The ruling raises the question of tech companies’ culpability for defamation conveyed by users on their websites in Australia, one of the few Western countries where online platforms have the same legal liability as publishers.
Australia is considering what legal exposure platforms should have for defamatory posts. A landmark case in 2021, where a newspaper was found liable for defamatory comments by readers under a Facebook post, prompted global companies to reduce their social media presence in the country.
The judgment showed that Google denied the videos carried defamatory accusations and said the YouTuber had the right to an honest opinion and should be protected by the right to criticize a politician.
A Google spokesperson was unavailable for comment.
“They (Google) were told that these defamatory videos were there, they looked at them, they decided for themselves they weren’t and put them aside,” said Professor David Rolph, specialist in media law at the University of Sydney. Faculty of Law.
“It’s an orthodox application of the basic principles of publication in libel law (but) leaves the larger question of whether we need to reform the principles of publication.”
The court heard that content creator Jordan Shanks uploaded videos in which he repeatedly called lawmaker John Barilaro “corrupt” without citing credible evidence, and called him names attacking his Italian heritage. which, according to the judge, Steve Rares, amounted to “nothing less than hate speech”. “.
By continuing to publish the content, Rares said Google violated its own policies to protect public figures from being unfairly targeted, and “prematurely ousted Mr.
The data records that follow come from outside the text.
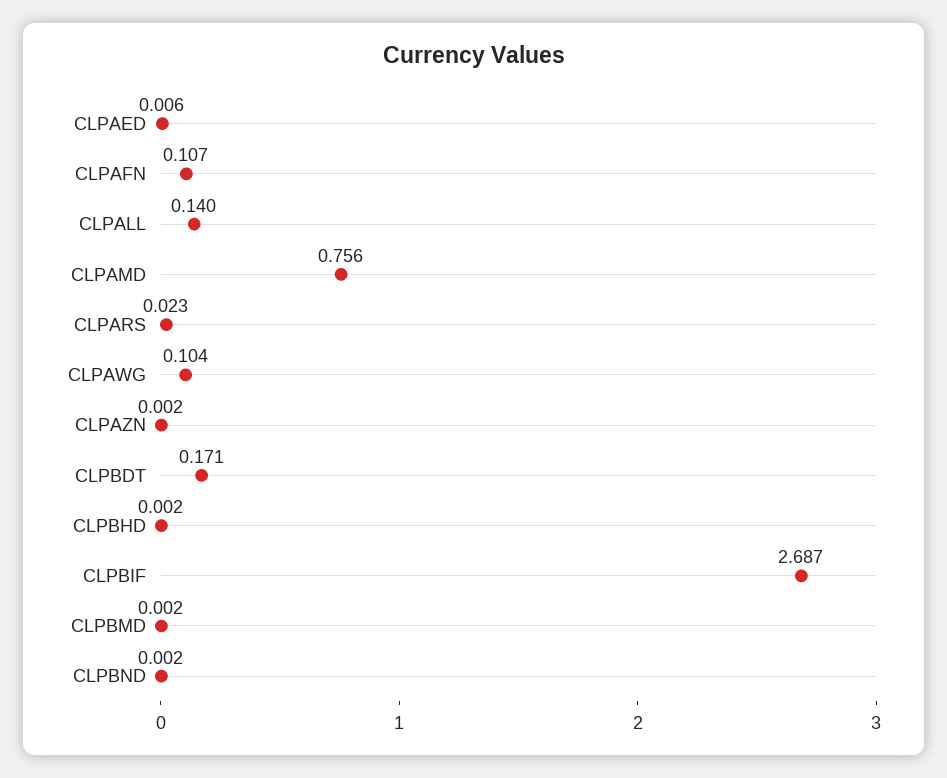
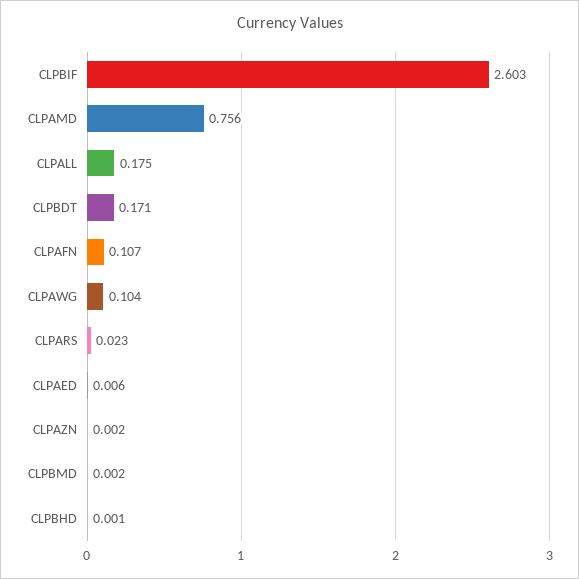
CLPALL: 0.14 -> 0.175
CLPBHD: 0.002 -> 0.001
CLPBIF: 2.687 -> 2.603
CLPBND: 0.002 -> none

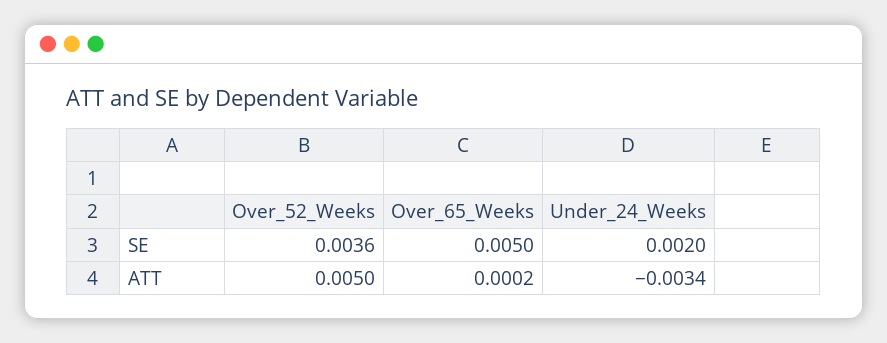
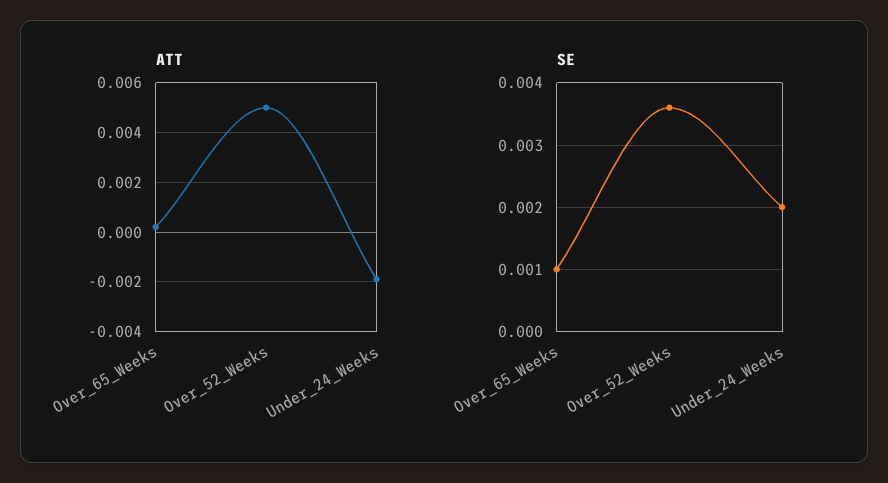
SE, Over_65_Weeks: 0.005 -> 0.001
ATT, Under_24_Weeks: -0.0034 -> -0.002

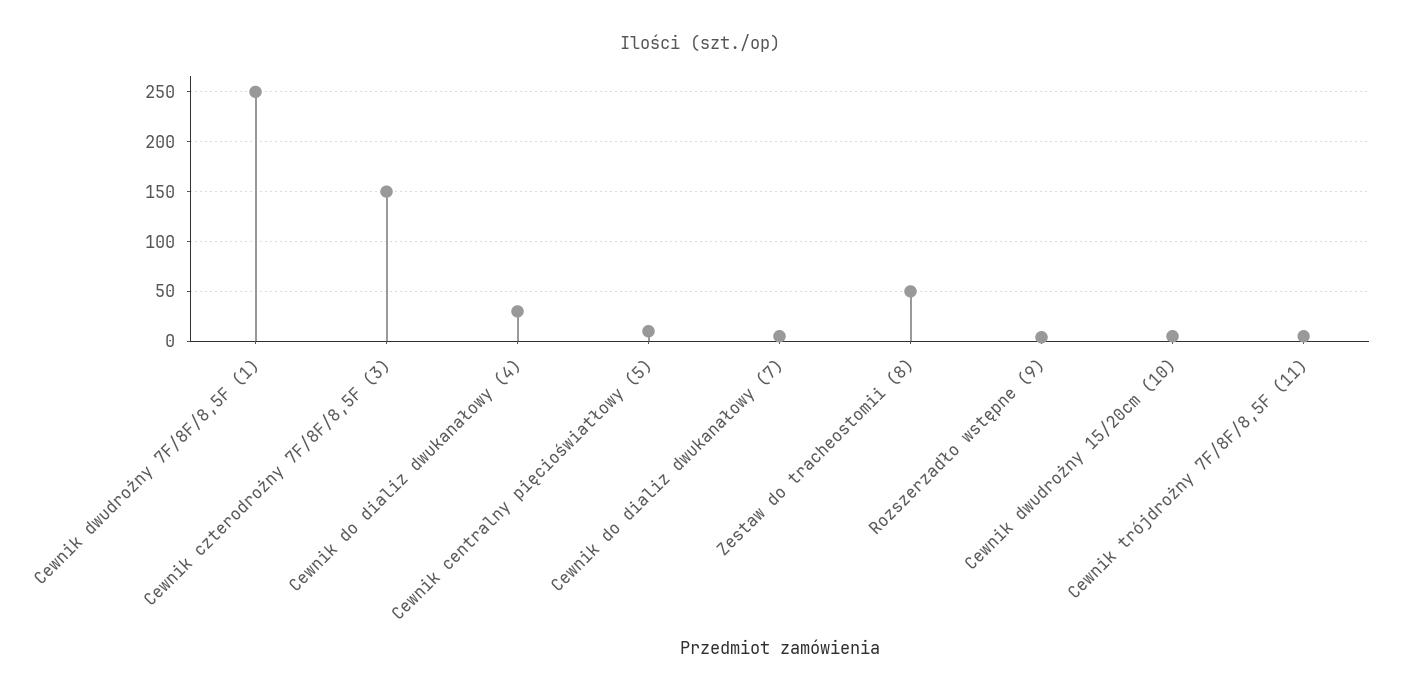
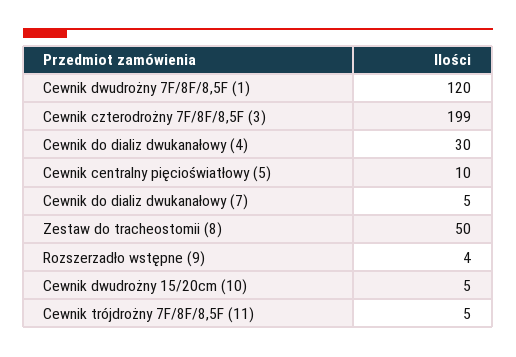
Cewnik dwudrożny 7F/8F/8,5F (1): 250 -> 120
Cewnik czterodrożny 7F/8F/8,5F (3): 150 -> 199

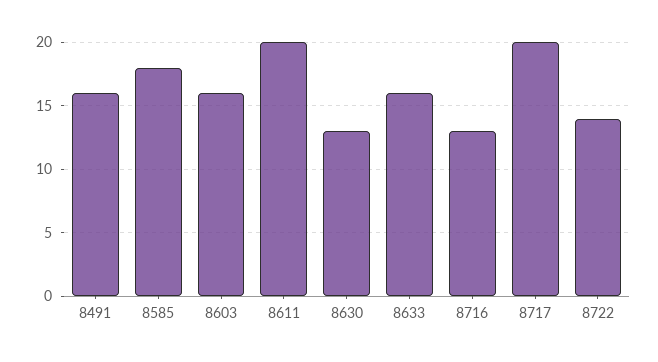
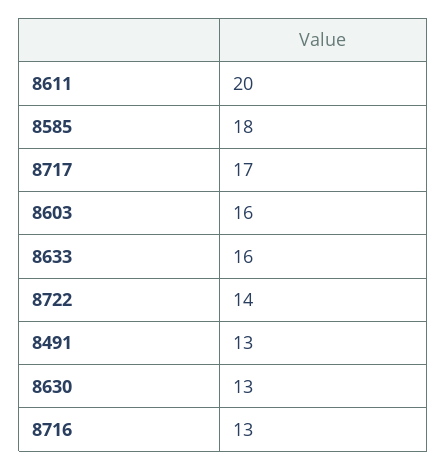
8491: 16 -> 13
8717: 20 -> 17

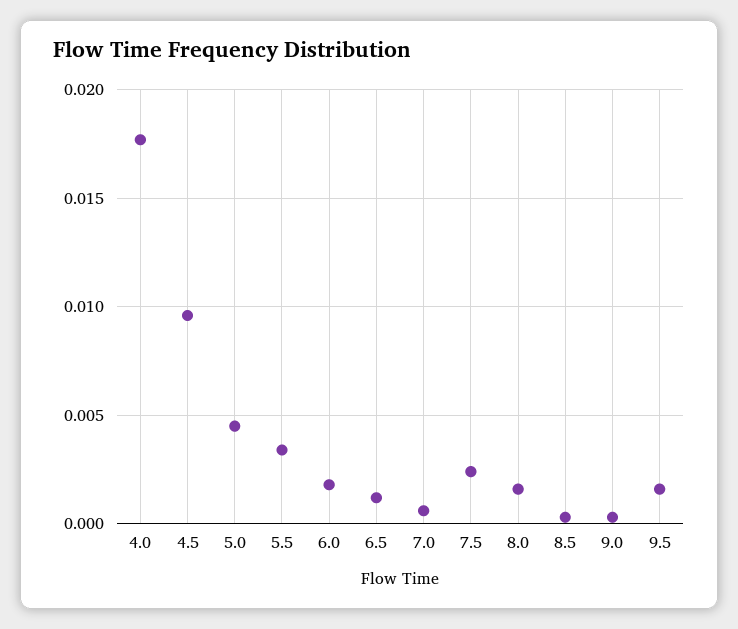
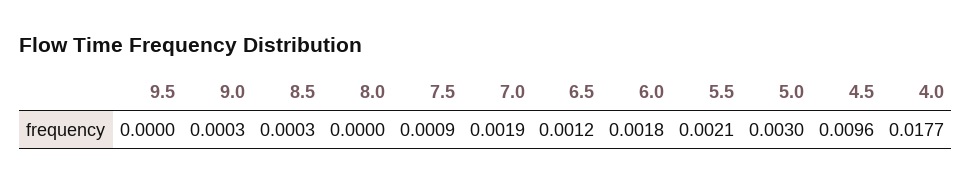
5.0: 0.0045 -> 0.003
5.5: 0.0035 -> 0.0021
7.0: 0.0005 -> 0.0019
7.5: 0.0025 -> 0.0009
8.0: 0.0015 -> 0
9.5: 0.0015 -> 0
Barilaro from his chosen service in public life and significantly traumatized”.
Barilaro left politics a year after Shanks posted the videos, and “Google cannot escape liability for the substantial damage caused by Mr. Shanks’ campaign,” Rares said.
Shanks, who has 625,000 YouTube subscribers and 346,000 followers on Meta Platforms Inc’s (FB.O) Facebook, was co-defendant until a settlement with Barilaro last year that involved the YouTuber editing the videos and paying the former politician 100,000 australian dollars.
But Shanks “needed YouTube to spread its poison (and) Google was willing to join Mr. Shanks in doing so to generate revenue as part of its business model,” the judge said.
Before the lawsuit was resolved, Shanks continued to make derogatory comments about Barilaro and his lawyers in YouTube videos, and the judge said he would refer him and Google to authorities “on what appears to be serious contempt of court by exerting undue pressure . . not to pursue these proceedings”.
In a Facebook post after the ruling, Shanks, who goes by the friendlyjordies handle, mocked Barilaro, saying “you finally scored the Google coin… never having the truth tested in court.”
Shanks added, without evidence, that Barilaro “withdrew (his) action against us so that we don’t testify or present our evidence” in support of the YouTuber’s claims.
Barilaro told reporters outside the courthouse that he felt “exonerated and vindicated”.
“It was never about the money,” he said. “It was an apology, a dismissal. Of course, now an apology is worth nothing after the campaign continued. It took a court to force Google’s hand.”